• _INSTRUCTION_:
From the first line of the data down to and including the line with "Урожайность гибрида варьируется", copy everything exactly, leaving out pictures.

• _DATA_:
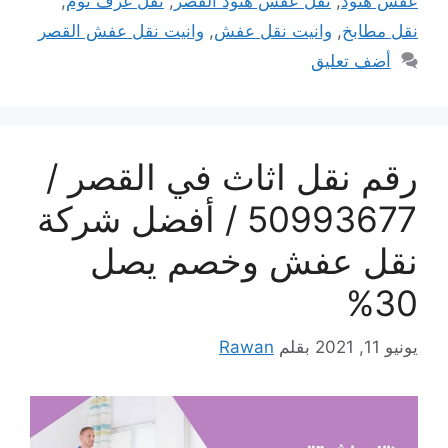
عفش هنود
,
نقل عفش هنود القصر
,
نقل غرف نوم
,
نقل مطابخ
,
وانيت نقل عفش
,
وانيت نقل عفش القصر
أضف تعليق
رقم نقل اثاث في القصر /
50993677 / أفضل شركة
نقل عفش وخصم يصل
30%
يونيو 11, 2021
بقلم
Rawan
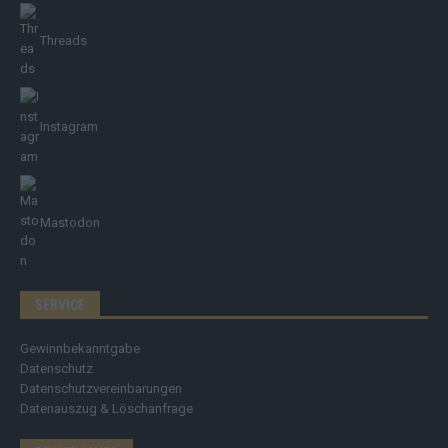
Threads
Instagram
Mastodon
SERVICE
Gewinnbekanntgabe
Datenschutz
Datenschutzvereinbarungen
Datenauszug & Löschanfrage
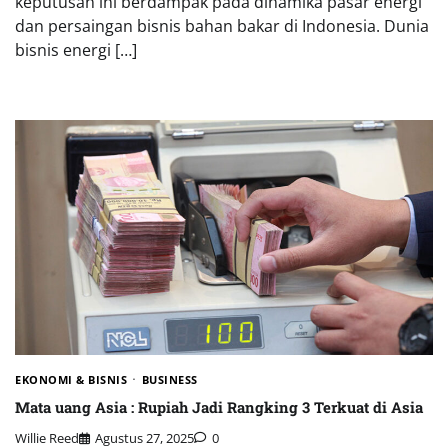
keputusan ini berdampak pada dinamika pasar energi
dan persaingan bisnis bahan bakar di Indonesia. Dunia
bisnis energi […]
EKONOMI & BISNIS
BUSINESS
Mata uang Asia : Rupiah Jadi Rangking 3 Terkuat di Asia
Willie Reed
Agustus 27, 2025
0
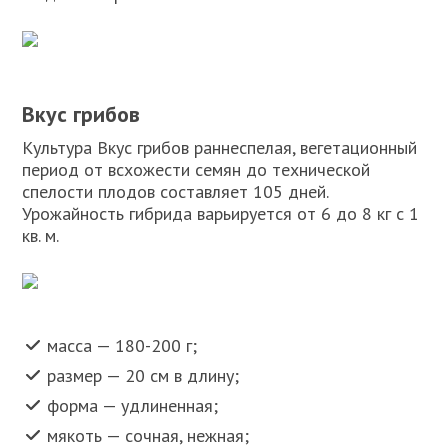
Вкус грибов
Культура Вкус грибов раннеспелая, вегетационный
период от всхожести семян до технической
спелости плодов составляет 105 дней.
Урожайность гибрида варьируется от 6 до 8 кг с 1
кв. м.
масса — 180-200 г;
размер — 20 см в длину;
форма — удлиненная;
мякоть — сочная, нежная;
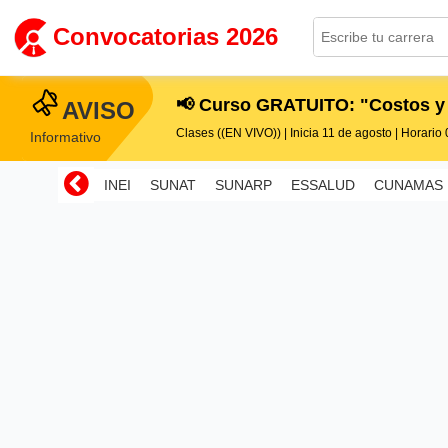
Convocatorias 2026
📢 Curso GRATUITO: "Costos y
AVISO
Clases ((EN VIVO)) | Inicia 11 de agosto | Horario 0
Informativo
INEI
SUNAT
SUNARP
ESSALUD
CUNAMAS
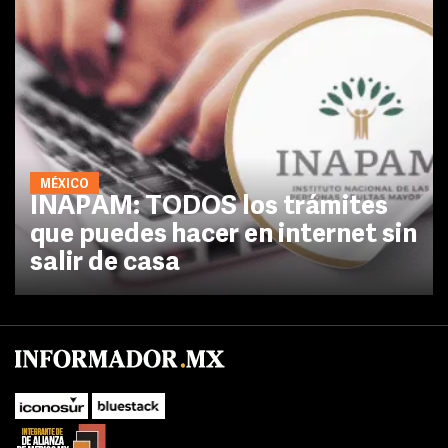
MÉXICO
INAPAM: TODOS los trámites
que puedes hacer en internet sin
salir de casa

• _TASK ANSWER_:
عفش هنود
,
نقل عفش هنود القصر
,
نقل غرف نوم
,
نقل مطابخ
,
وانيت نقل عفش
,
وانيت نقل عفش القصر
أضف تعليق
رقم نقل اثاث في القصر /
50993677 / أفضل شركة
نقل عفش وخصم يصل
30%
يونيو 11, 2021
بقلم
Rawan
Threads
Instagram
Mastodon
SERVICE
Gewinnbekanntgabe
Datenschutz
Datenschutzvereinbarungen
Datenauszug & Löschanfrage
keputusan ini berdampak pada dinamika pasar energi
dan persaingan bisnis bahan bakar di Indonesia. Dunia
bisnis energi […]
EKONOMI & BISNIS
BUSINESS
Mata uang Asia : Rupiah Jadi Rangking 3 Terkuat di Asia
Willie Reed
Agustus 27, 2025
0
Вкус грибов
Культура Вкус грибов раннеспелая, вегетационный
период от всхожести семян до технической
спелости плодов составляет 105 дней.
Урожайность гибрида варьируется от 6 до 8 кг с 1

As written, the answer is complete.